• [Document section]:
================
It wsn't me bashing any product mate, I merely queried why someone had posted that SRP was for the bin that's all, pretty straight forward comment really...................lets not all have a drama about it


----------



## badman1972 (Jun 24, 2010)

WaxOnWaxOff said:


> *Wow, you've really muddled your understanding of things up haven't you? :lol: *
> 
> Let's summarise: I post a link to a topic I made where I found NSC worked well where SRP and Black Hole had failed. Directly underneath that I referred to an OLD test thread where SRP and NSC came out tops, saying "I recall NSC being top or near the top of a swirl test I read on here a while back." Purpose: validation of my own experience.
> 
> ...


No mate, I haven't got anything muddled. The OP posted asking about best AIO's then in this thread you posted a link to your own test which said SRP for the bin.........................that is what I queried, nothing to do with older posts etc or Carlack which I believe is a great product. All I queried was your statement that SRP was for the bin..................you went off at a tangent from there all on your own assuming I thought this and that :wall:

I have no issues with anyone using anything that gets the results they want (you got great visible results from the NSC by the way  ) only issue was stating SRP for the bin, nothing more


----------



## -Raven- (Aug 26, 2010)

Werkstatt prime/prime strong seems great too!


----------



## -Raven- (Aug 26, 2010)
================
• [Material provided]:
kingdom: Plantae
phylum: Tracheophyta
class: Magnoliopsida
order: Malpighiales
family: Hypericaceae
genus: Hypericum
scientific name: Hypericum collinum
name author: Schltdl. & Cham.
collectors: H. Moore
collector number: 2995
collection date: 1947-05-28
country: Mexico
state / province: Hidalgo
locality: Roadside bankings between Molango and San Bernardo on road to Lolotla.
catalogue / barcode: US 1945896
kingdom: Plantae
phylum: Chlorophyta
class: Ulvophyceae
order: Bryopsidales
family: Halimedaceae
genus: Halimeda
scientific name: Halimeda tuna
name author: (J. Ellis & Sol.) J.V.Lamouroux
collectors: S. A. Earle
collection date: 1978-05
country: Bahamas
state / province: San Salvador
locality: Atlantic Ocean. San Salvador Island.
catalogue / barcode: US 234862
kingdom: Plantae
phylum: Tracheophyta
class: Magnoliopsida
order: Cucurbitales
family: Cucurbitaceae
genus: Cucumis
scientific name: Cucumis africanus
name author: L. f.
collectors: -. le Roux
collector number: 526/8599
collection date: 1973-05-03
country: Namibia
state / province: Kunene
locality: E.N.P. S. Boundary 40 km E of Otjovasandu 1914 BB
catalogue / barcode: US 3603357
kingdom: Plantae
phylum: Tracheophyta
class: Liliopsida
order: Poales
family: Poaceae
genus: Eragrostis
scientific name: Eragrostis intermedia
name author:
================
• [What to work on]:
1 - Return, unchanged, the records from the line containing "genus: Hypericum" through the end of the records, both ends included.
2 - Extend the forum discussion about car polishing products from the point where it stops.

• [Final results]:
1 -
genus: Hypericum
scientific name: Hypericum collinum
name author: Schltdl. & Cham.
collectors: H. Moore
collector number: 2995
collection date: 1947-05-28
country: Mexico
state / province: Hidalgo
locality: Roadside bankings between Molango and San Bernardo on road to Lolotla.
catalogue / barcode: US 1945896
kingdom: Plantae
phylum: Chlorophyta
class: Ulvophyceae
order: Bryopsidales
family: Halimedaceae
genus: Halimeda
scientific name: Halimeda tuna
name author: (J. Ellis & Sol.) J.V.Lamouroux
collectors: S. A. Earle
collection date: 1978-05
country: Bahamas
state / province: San Salvador
locality: Atlantic Ocean. San Salvador Island.
catalogue / barcode: US 234862
kingdom: Plantae
phylum: Tracheophyta
class: Magnoliopsida
order: Cucurbitales
family: Cucurbitaceae
genus: Cucumis
scientific name: Cucumis africanus
name author: L. f.
collectors: -. le Roux
collector number: 526/8599
collection date: 1973-05-03
country: Namibia
state / province: Kunene
locality: E.N.P. S. Boundary 40 km E of Otjovasandu 1914 BB
catalogue / barcode: US 3603357
kingdom: Plantae
phylum: Tracheophyta
class: Liliopsida
order: Poales
family: Poaceae
genus: Eragrostis
scientific name: Eragrostis intermedia
name author:

2 -
badman1972 said:


> only issue was stating SRP for the bin, nothing more


Why? He's more than intitled to his view, and he just said SRP meet mr bin. What's so bad about that after the results he got?


----------



## Bratwurst (Jan 23, 2009)

*Dodo Need for Speed* for me, by machine for even better working, then if the week or so's protection you get isn't good enough at that point, top with a wax. Something like Prima Hydro or Optimum Car Wax will keep things as quick and as easy as possible.


----------



## badman1972 (Jun 24, 2010)

type[r]+ said:


> Why? He's more than intitled to his view, and he just said SRP meet mr bin. What's so bad about that after the results he got?


WTF? FFS there is nothing wrong with it, I just expressed disagreeing with it (my view) end of!! :wall:


----------



## WaxOnWaxOff (Sep 12, 2010)

badman1972 said:


> only issue was stating SRP for the bin, nothing more


Fair enough man. Actually, neither the Black Hole or the SRP will actually be put in the bin. Best not to read that toooooo literally :lol: No bottles of product were harmed in the making of that thread


----------



## Sirmally2 (Feb 28, 2011)

*confused* Right... I'm lost!!! :lol:

AF Tripple seems to be pretty good


----------



## badman1972 (Jun 24, 2010)

WaxOnWaxOff said:


> Fair enough man. Actually, neither the Black Hole or the SRP will actually be put in the bin. Best not to read that toooooo literally :lol: No bottles of product were harmed in the making of that thread


PMSL quality mate :lol:


----------



## pipo631 (Nov 27, 2010)

WaxOnWaxOff said:


> You're kidding, right?
> http://www.detailingworld.co.uk/forum/showthread.php?t=241608
> 
> :lol:
> ...


But to achieve that outcome with which they aplicastes and you used? Because I'm using Tripple af and I can not remove those swirls, indeed, is still there ....


----------



## pipo631 (Nov 27, 2010)

badman1972 said:


> I still like SRP and when used in the right hands seems to get decent results
> 
> http://www.detailingworld.co.uk/forum/showthread.php?t=10656&highlight=super+resin+polish


And are applying the SRP mf applicator or cotton? the only thing going is a bit beat up giving 3 to 5 coats of hand pfff no srp


----------



## Trip tdi (Sep 3, 2008)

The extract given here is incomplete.